US stock advanced on Friday, recovering from the previous day’s slide. The market now tends to believe that the Federal Reserve won’t have to accelerate plans to tighten monetary policy after the release of in-line inflation data. The US CPI came in 6.8%, which is the highest since 1982 but corresponds with the market’s expectations. Therefore, the fact that high US inflation wasn’t even higher supports the equity market. Also, Consumer Sentiment in US improved from a decade-low in November. On top of that, concerns about the spread of the new Omicron variant keep weighing on market sentiment, as companies in UK have started to tell employees to work from home. Investors now await the key Fed meeting this week, which might provide some clues on the pace of bond tapering and interest rate hikes.

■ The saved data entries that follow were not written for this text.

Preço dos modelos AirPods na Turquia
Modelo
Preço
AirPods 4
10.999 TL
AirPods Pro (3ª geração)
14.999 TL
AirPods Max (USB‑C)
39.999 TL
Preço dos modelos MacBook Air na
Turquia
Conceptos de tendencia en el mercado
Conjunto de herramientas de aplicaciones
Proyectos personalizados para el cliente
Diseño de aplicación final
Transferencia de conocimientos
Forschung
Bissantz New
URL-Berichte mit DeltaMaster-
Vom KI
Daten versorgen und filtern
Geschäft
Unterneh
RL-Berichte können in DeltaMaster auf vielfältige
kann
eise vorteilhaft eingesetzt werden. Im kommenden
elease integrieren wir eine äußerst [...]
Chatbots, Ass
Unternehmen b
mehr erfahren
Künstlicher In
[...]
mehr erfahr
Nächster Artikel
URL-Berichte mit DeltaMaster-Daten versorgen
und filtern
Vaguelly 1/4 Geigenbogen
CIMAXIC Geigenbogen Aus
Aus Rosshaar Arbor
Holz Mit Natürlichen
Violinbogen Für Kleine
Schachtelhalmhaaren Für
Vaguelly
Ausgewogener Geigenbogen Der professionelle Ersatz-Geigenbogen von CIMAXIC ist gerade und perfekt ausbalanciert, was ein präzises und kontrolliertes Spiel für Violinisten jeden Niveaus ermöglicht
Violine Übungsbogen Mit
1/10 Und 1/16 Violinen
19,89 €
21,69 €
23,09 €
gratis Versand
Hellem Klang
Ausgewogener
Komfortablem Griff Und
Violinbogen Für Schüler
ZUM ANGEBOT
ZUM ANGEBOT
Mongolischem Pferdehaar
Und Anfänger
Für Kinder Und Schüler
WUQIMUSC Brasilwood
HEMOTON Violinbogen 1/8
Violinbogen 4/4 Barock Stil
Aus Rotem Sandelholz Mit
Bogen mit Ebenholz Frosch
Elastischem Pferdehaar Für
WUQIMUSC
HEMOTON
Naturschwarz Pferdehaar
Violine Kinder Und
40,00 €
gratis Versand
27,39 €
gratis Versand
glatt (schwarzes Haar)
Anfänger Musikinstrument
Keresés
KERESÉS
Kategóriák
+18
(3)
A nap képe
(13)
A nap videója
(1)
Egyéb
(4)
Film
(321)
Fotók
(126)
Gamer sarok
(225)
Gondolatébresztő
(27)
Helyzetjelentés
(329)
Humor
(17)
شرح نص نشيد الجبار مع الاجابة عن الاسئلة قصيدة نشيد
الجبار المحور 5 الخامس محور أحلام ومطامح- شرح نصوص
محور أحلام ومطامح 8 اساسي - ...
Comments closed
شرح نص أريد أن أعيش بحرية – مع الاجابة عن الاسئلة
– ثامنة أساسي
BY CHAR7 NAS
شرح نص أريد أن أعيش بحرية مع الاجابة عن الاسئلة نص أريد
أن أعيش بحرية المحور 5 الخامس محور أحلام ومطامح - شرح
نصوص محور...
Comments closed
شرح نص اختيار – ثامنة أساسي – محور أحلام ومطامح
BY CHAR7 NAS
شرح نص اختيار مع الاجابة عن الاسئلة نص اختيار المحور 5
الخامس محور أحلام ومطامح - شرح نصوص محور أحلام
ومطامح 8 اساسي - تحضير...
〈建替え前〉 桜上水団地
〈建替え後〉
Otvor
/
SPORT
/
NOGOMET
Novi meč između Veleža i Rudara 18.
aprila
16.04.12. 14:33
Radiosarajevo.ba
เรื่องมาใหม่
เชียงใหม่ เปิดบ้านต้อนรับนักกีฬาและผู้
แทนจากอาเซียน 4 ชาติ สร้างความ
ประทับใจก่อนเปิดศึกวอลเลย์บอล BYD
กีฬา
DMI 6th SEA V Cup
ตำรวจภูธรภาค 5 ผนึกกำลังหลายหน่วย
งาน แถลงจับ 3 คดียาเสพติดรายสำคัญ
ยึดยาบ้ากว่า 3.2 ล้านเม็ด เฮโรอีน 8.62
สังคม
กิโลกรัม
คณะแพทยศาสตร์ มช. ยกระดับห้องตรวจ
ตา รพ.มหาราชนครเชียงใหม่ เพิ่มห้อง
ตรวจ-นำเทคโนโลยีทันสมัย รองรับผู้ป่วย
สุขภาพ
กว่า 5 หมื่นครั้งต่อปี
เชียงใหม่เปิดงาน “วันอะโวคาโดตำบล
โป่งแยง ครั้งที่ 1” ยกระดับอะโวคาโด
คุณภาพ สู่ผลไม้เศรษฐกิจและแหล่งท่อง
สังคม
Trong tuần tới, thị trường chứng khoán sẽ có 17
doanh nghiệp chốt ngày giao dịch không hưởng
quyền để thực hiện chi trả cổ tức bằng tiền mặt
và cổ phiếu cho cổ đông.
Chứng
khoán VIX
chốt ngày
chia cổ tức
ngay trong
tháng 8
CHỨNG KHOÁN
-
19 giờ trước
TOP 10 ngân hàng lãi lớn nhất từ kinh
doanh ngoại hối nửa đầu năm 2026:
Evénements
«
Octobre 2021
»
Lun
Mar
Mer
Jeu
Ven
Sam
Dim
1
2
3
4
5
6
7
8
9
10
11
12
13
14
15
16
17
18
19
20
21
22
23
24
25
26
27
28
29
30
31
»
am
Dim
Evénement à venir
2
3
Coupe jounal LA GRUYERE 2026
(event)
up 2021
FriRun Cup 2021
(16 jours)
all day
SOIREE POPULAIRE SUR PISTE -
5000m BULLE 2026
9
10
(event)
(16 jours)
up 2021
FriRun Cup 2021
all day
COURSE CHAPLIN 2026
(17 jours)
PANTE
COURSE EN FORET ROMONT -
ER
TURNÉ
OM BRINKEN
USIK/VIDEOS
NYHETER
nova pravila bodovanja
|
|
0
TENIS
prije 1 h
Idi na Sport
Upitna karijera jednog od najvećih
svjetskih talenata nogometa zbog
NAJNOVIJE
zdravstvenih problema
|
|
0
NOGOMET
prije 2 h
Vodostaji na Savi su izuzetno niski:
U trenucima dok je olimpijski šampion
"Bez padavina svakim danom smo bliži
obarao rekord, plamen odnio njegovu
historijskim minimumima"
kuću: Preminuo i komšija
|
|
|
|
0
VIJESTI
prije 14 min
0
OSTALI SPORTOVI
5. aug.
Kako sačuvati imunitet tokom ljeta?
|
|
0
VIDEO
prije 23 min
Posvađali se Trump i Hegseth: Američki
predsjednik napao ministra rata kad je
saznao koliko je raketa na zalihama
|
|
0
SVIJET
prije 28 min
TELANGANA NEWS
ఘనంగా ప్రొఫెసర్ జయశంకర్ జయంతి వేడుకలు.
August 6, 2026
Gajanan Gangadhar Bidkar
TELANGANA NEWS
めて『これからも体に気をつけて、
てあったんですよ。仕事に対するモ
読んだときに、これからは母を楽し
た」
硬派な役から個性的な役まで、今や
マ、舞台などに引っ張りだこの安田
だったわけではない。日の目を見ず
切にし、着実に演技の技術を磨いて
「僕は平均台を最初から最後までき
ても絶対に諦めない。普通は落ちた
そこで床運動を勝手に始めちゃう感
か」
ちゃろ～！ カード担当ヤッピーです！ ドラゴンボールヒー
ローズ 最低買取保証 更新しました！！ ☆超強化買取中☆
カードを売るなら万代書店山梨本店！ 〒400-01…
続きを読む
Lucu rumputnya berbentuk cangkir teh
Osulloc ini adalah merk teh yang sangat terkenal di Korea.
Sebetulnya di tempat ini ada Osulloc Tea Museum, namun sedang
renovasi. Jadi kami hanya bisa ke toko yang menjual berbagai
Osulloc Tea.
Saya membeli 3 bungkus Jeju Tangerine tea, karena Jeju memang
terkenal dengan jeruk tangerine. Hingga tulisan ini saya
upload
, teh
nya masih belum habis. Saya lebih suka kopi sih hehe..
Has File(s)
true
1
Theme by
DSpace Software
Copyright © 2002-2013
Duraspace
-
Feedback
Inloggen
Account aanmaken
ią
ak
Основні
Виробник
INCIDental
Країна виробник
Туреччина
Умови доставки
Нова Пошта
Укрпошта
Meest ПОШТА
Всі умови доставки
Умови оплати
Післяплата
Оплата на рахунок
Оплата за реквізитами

The benchmarks, S&P 500, Nasdaq 100 and the Dow Jones Industrial Average both rose on Friday amid an upbeat market mood and relief that Fed won’t have to raise interest rates too early. S&P 500 was up 1.0% on a daily basis and the Dow Jones Industrial Average advanced with a 0.7% gain for the day. All eleven sectors stayed in positive territory as the information technology and consumer staples sectors are the best performing among all groups, gaining 2.07% and 1.99%, respectively. The Nasdaq 100 advanced the most with 1.1% gain on Friday and the VIX fell a further more than 2.0 points to under 19.50.
In Asia, after disclosures that came a day after the developer officially defaulted on their dollar debt, China Evergrande Group chairman Hui Ka Yan was forced to sell pledged shares in the company. Therefore, shares of Evergrande declined 1.7% lower as well as Chinese real estate stocks, which were also down 1.5%.
The US dollar edged 0.2% lower last Friday, staying in negative territory amid improved market sentiment. The DXY index gained bullish momentum and touched a daily top above 96.42 level during the European session, but then pulled back to below 96 and surrendered its intraday gains at the end of the day. The in-line US CPI data supported major US equities and put pressure on the greenback. Markets focus now shift to the Fed meeting this week, as investors expect a speed-up bond tapering.
GBP/USD and EUR/USD both advanced last Friday amid US dollar weakness, climbing 0.34% and 0.20%, respectively. The cable saw fresh buying and touched a three-day high above 1.327 during the American session. Meanwhile, EUR/USD recovered from a two-day low that touched earlier in the day, trading at around 1.131 area at the end of the day.
Gold advanced and touched a daily top around $1790 amid the high US inflation report, which rose the most since the early 1980s. The renewed selling witnessed in the greenback also acted as a tailwind for the precious metal, which gained 0.41% on a daily basis. WTI oil surged 1.81% for the day, closing out its best weekly performance since August. The growing confidence that the new Omicron variant is set to be far milder than past variants like delta pushed oil prices higher.
AUDUSD (4- Hour Chart)
AUDUSD retests 0.717, gaining some positive traction after the US CPI report. From the technical perspective, the pair is currently challenging its immediate hurdle at 0.717. The outlook turns positive as the pair has breached the bearish trendline. If AUDUSD can officially trade above 0.717, then it will reaffirm its upside momentum in the near term. Either from the RSI or the MACD, a buying opportunity occurs as both indicators currently favor buyers. On the flip side, if AUDUSD falls below its support at 0.7116, then it will turn downside as it will fall within the bearish trendline.
Resistance: 0.717, 0.7227
Support: 0.7116, 0.6997
GBPUSD (4- Hour Chart)
GBPUSD climbs above 1.3230 on worrisome US inflation report, hitting the highest in almost four decades. The US dollar seems vulnerable after the inflation report; in the meantime, heating US inflation figures might hint at steeper US Fed tightening. From the technical aspect, today’s upside momentum seems to bring GBPUSD out of the bearish trendline on the 4-hour chart, suggesting an overturn from bearish to bullish in the near term. A neutral RSI looks to favor bullish traders, who are also supported by a positive MACD. The next relevant resistance is set at 1.332, followed by 1.3417. On the flip side, if the pair fails to close its intraday price above the bearish trendline, then a selling opportunity will occur. The next relevant support is set at 1.3163.
Resistance: 1.3321, 1.3419, 1.3499
EURUSD (4- Hour Chart)
EURUSD bounces modestly above 1.1300 after the US inflation surged 6.8% in November, reaching the highest in almost four decades. From the technical aspect, the overnight pullback from weekly lows seems to turn the currency pair back to the bullish mode in the near term. Climbing back above 1.1300 favors bullish traders as EURUSD is now trading above its 20 and 50 SMAs; in the meantime, the MACD indicator is now turning into positive levels at the time of writing. The current upside momentum is expected to bring the pair toward its immediate resistance at 1.1357. On the flip side, selling below 1.1299 region will reaffirm the negative bias and accelerate the downside momentum toward its support at 1.1186.